**** TEKS BACAAN

Saat hamil, tak hanya perubahan fisik yang terjadi, tapi juga secara mental. Perubahan mental pada ibu hamil sangat sulit ditebak dan tidak selalu sama terjadi pada setiap kehamilan. Kondisi ini sedikit banyak memengaruhi keadaan emosi sang ibu, yang dapat menimbulkan depresi karena stres. Banyak yang menganggap depresi yang dialami ibu hamil akan hilang setelah bayi dilahirkan. Namun, ada studi yang membuktikan sebaliknya.
Menurut dr. Melyarna Putri dari KlikDokter, stres atau depresi ketika hamil dapat menyebabkan risiko serius terhadap bayi dan ibu. Meskipun stres adalah hal biasa yang dapat dirasakan hampir setiap orang, termasuk ibu hamil, menghindari stres selama kehamilan ternyata sangat perlu.

********
**** DATA YANG DISEDIAKAN

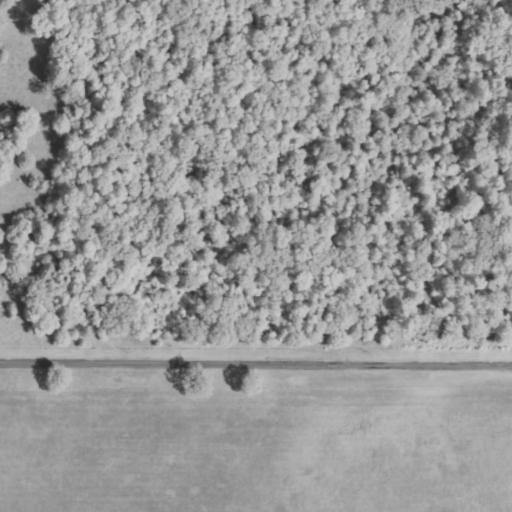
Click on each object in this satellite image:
road: (256, 363)
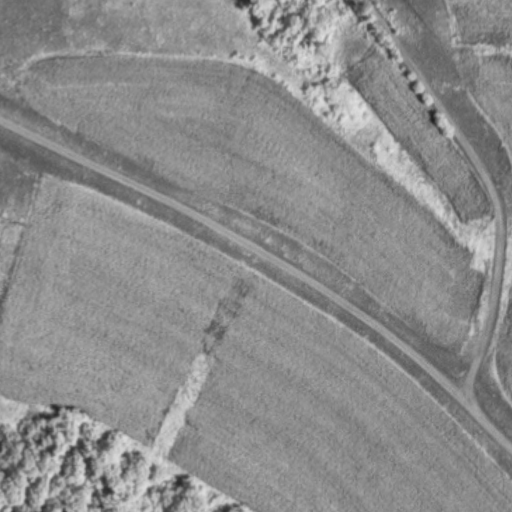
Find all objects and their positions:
road: (271, 260)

********

Cetak kembali seluruh bacaan tentang depresi pada ibu hamil tanpa mengubah satu kata pun. Baris-baris di atas diambil dari sumber lain.

Saat hamil, tak hanya perubahan fisik yang terjadi, tapi juga secara mental. Perubahan mental pada ibu hamil sangat sulit ditebak dan tidak selalu sama terjadi pada setiap kehamilan. Kondisi ini sedikit banyak memengaruhi keadaan emosi sang ibu, yang dapat menimbulkan depresi karena stres. Banyak yang menganggap depresi yang dialami ibu hamil akan hilang setelah bayi dilahirkan. Namun, ada studi yang membuktikan sebaliknya.
Menurut dr. Melyarna Putri dari KlikDokter, stres atau depresi ketika hamil dapat menyebabkan risiko serius terhadap bayi dan ibu. Meskipun stres adalah hal biasa yang dapat dirasakan hampir setiap orang, termasuk ibu hamil, menghindari stres selama kehamilan ternyata sangat perlu.